> Source passage:
Friday, December 30, 2011

“A New Year's Eve Adventure” by E. T. A. Hoffmann

Happy New Year to all my readers! I wish you all good fortune in the year ahead. I hope you continue reading my modest contributions, for I fully intend to continue writing them as long as body and mind allow. I thought I would end the year with a brief discussion of one of my favorite New Year’s Eve stories—a tale that reflects that romantic/modern convention so crucial to the development of the short story—the merging of so-called “reality” and the world of fantasy/art/imagination.

E.T.A. Hoffman’s story, "A New Year's Eve Adventure," first published in German in 1816 and translated into English in the late 19th-century, is partially Hoffmann's own romantic fantasy, but it is also a satire on the convention of the lost reflection or shadow familiar in other German fantasies of the early 19th century. It is typical of Hoffman in that its realm of reality seems to hover halfway between the real world and the world of fairytale; thus the split in the central character Erasmus Spikher, both between himself and his reflection, as well as between himself and the narrator, referred to as the Travelling Enthusiast, is reflective of the duality of the world as Hoffman sees it‑‑always half actual, half imaginative, always half comic half tragic.

> Requirement: From the piece on Hoffmann's story, copy the part that opens with "Happy New Year" and closes with "world of fantasy/art/imagination.", swapping "good fortune" for "good luck". The entries that come next are separate material, unconnected to the piece on Hoffmann's story.

> Dataset content:
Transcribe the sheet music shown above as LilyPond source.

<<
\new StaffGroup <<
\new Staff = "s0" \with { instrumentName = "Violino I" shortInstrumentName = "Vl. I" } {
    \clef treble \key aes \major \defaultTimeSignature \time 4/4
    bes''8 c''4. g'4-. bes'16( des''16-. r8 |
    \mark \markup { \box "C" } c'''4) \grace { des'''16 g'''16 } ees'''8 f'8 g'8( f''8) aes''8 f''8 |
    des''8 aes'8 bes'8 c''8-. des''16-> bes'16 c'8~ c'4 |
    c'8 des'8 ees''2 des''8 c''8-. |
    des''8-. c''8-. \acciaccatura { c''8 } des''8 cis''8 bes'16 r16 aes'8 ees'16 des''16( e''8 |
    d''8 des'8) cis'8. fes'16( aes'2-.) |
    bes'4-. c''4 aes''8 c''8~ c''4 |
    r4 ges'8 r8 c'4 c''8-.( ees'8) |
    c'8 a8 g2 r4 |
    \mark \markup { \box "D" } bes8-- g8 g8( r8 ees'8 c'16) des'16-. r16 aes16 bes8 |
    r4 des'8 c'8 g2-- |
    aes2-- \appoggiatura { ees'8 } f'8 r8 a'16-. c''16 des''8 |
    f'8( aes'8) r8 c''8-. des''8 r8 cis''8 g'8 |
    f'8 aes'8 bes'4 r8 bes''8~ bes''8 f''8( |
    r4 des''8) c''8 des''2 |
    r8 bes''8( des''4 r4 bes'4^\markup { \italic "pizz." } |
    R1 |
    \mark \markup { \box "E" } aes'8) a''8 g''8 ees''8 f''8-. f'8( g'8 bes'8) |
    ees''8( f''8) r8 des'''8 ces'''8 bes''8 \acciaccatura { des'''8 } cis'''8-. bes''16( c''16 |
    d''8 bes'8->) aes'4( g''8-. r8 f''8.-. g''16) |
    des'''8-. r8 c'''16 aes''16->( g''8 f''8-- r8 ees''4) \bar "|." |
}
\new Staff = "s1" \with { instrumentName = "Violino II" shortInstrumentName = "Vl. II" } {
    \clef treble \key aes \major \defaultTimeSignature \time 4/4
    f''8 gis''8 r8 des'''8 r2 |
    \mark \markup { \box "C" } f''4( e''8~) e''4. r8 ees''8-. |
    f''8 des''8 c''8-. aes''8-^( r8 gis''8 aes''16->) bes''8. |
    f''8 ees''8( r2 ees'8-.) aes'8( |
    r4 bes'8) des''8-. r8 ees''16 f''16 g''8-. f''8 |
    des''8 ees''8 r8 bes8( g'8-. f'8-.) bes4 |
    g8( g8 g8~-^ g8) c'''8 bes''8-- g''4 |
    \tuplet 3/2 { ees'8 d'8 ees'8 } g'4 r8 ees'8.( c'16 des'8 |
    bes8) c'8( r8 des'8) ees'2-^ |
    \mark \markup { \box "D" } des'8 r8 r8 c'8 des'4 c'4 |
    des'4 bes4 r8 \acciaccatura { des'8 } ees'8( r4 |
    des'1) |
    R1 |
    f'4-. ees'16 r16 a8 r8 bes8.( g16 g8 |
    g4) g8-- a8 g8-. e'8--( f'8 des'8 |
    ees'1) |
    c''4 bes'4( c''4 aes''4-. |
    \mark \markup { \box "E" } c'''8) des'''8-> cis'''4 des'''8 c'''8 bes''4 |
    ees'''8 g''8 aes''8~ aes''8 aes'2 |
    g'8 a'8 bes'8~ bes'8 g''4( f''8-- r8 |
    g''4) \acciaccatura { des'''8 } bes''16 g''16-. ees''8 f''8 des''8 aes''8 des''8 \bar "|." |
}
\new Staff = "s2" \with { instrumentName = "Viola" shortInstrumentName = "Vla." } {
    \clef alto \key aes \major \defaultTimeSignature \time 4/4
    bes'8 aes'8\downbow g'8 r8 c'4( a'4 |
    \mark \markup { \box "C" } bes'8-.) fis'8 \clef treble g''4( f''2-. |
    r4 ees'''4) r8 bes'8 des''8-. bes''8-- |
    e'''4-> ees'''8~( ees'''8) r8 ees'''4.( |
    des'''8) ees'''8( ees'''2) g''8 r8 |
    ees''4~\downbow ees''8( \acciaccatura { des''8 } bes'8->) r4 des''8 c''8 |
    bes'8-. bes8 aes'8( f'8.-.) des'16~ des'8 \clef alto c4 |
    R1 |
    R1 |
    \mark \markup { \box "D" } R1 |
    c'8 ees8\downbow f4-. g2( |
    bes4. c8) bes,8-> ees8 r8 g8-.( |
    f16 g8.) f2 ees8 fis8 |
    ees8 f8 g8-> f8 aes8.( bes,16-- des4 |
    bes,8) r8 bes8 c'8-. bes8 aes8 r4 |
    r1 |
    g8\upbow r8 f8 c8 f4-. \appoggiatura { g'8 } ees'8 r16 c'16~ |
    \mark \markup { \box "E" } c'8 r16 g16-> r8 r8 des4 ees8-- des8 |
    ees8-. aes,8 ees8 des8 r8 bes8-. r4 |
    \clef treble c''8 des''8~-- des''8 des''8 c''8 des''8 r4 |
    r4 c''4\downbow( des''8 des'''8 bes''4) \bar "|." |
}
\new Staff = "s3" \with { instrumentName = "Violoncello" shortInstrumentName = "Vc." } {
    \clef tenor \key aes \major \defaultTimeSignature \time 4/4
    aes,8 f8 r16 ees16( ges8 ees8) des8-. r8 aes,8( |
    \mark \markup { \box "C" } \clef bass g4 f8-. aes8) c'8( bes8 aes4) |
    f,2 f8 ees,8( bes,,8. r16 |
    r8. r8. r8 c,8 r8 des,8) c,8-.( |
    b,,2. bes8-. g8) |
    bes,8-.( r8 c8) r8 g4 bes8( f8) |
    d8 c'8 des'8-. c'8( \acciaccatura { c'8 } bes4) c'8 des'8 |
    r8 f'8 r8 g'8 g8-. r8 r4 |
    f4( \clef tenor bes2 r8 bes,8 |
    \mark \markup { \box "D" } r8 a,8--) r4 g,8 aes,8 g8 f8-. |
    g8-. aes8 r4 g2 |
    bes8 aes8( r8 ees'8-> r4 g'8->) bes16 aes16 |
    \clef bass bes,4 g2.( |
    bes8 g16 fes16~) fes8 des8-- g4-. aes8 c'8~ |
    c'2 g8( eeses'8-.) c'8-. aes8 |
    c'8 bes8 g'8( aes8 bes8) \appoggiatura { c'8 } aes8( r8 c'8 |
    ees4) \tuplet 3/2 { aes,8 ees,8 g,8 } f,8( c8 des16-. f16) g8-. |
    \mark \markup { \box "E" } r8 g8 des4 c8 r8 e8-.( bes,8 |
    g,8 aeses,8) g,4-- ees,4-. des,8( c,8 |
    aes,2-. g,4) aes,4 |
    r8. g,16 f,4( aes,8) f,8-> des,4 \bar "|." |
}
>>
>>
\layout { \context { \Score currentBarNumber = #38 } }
--
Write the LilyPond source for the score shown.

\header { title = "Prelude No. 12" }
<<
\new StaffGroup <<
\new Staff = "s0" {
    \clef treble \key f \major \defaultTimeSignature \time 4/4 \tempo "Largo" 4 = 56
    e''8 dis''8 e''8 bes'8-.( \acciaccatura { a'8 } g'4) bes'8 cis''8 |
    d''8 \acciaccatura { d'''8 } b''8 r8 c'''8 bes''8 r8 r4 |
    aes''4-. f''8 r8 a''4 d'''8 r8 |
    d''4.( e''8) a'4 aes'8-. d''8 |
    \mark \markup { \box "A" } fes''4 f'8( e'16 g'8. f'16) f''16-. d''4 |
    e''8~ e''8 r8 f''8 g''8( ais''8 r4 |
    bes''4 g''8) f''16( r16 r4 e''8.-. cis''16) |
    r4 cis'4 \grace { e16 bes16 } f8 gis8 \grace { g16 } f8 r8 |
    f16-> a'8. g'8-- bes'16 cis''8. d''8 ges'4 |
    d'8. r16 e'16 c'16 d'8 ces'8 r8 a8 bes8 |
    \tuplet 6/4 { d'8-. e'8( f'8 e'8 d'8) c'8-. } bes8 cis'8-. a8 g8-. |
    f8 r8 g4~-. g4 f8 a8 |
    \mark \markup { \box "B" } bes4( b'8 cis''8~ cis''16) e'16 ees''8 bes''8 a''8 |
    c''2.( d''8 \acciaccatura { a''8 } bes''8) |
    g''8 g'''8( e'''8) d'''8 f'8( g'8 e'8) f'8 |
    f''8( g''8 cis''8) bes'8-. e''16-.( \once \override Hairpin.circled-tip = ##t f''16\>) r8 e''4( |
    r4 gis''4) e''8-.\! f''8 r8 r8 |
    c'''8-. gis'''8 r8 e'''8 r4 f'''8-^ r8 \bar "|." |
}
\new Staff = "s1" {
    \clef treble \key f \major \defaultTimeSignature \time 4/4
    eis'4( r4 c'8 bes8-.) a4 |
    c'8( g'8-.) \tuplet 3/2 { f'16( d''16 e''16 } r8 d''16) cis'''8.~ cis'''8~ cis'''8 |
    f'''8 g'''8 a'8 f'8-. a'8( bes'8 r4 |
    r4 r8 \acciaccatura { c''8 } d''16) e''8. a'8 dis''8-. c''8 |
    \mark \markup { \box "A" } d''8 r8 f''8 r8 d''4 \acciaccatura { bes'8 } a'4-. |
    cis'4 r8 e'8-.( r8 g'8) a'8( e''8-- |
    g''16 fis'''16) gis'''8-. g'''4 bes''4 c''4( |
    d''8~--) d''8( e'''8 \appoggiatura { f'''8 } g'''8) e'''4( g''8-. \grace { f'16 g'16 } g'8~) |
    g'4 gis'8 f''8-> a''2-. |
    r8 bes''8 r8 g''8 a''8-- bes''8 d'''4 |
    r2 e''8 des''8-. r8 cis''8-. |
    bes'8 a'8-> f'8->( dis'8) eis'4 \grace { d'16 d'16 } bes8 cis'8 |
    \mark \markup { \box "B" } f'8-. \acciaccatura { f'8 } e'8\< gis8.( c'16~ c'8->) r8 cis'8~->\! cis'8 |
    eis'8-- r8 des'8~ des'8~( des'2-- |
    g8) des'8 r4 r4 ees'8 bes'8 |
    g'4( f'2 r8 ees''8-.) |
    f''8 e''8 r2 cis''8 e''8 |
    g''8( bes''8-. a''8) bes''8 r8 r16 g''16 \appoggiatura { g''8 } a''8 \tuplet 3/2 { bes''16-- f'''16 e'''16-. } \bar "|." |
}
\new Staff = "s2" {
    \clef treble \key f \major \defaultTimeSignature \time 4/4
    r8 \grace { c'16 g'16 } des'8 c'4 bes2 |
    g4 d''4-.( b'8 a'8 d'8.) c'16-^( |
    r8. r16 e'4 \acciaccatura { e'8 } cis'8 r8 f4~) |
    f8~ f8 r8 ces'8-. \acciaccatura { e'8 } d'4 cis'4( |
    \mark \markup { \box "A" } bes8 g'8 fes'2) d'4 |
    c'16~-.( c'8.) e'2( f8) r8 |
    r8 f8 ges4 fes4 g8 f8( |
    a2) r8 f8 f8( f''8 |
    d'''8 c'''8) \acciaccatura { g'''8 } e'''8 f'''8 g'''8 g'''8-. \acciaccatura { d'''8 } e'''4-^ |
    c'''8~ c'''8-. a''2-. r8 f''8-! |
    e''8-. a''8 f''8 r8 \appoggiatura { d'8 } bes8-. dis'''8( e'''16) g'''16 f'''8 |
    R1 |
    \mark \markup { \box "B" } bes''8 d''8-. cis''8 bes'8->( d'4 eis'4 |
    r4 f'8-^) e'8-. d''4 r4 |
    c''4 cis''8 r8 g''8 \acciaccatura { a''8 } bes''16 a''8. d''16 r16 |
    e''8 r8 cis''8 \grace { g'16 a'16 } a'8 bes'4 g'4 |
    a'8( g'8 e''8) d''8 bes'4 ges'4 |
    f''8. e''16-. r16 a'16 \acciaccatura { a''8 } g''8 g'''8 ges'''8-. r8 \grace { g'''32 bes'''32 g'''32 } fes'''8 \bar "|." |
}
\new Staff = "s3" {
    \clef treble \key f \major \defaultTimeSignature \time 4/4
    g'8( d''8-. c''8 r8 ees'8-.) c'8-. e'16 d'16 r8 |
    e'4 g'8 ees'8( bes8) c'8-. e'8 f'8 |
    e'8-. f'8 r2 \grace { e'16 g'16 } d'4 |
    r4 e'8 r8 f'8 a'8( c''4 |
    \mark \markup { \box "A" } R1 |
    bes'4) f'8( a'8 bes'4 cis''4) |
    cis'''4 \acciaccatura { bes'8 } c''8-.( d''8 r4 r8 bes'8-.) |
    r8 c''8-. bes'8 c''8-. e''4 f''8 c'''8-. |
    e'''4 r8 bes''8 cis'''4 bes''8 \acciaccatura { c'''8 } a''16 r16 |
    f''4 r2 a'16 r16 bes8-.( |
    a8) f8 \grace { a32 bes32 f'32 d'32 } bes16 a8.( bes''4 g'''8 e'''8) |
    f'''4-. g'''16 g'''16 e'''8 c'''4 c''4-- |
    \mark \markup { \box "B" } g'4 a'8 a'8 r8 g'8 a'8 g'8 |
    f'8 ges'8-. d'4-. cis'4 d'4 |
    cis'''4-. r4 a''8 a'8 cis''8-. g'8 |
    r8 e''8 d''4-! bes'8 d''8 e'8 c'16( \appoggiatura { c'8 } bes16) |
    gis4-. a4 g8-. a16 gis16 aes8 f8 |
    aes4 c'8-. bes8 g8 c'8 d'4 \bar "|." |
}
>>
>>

> In response:
Happy New Year to all my readers! I wish you all good luck in the year ahead. I hope you continue reading my modest contributions, for I fully intend to continue writing them as long as body and mind allow. I thought I would end the year with a brief discussion of one of my favorite New Year’s Eve stories—a tale that reflects that romantic/modern convention so crucial to the development of the short story—the merging of so-called “reality” and the world of fantasy/art/imagination.